[Recorded data Boundary: Start]

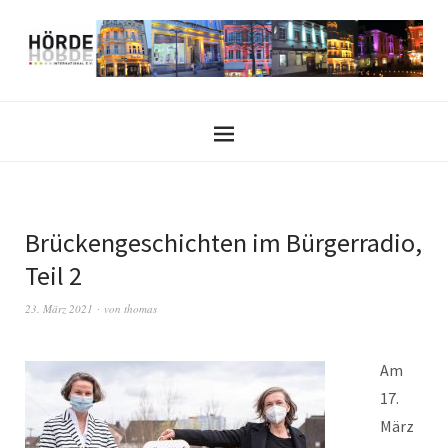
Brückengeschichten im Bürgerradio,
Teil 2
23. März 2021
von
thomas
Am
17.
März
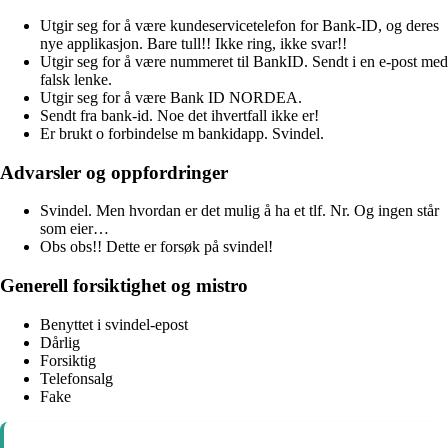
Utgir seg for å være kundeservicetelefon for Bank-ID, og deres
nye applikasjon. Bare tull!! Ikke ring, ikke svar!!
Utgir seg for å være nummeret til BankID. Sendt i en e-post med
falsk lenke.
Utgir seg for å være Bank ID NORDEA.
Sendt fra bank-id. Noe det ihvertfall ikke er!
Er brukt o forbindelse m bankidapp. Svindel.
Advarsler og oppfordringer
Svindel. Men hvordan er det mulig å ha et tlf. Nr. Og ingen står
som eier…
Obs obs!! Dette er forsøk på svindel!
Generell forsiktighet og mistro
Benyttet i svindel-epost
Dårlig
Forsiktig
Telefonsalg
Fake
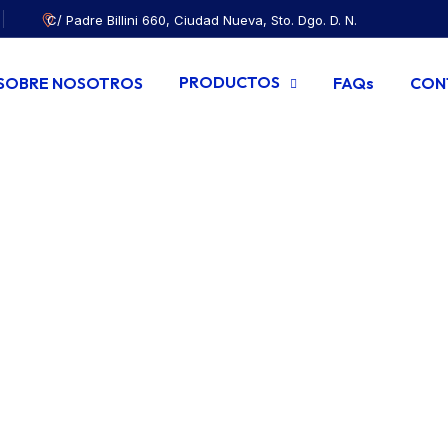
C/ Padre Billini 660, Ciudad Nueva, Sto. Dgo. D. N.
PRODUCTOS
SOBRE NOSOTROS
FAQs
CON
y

[Recorded data Boundary: End]

* Work instruction: Could you retype the stretch of the material from the line containing "Utgir seg for å være kundeservicetelefon" through the end of the material, word for word, leaving the pictures out?

* Result of this exercise:
Utgir seg for å være kundeservicetelefon for Bank-ID, og deres
nye applikasjon. Bare tull!! Ikke ring, ikke svar!!
Utgir seg for å være nummeret til BankID. Sendt i en e-post med
falsk lenke.
Utgir seg for å være Bank ID NORDEA.
Sendt fra bank-id. Noe det ihvertfall ikke er!
Er brukt o forbindelse m bankidapp. Svindel.
Advarsler og oppfordringer
Svindel. Men hvordan er det mulig å ha et tlf. Nr. Og ingen står
som eier…
Obs obs!! Dette er forsøk på svindel!
Generell forsiktighet og mistro
Benyttet i svindel-epost
Dårlig
Forsiktig
Telefonsalg
Fake
C/ Padre Billini 660, Ciudad Nueva, Sto. Dgo. D. N.
PRODUCTOS
SOBRE NOSOTROS
FAQs
CON
y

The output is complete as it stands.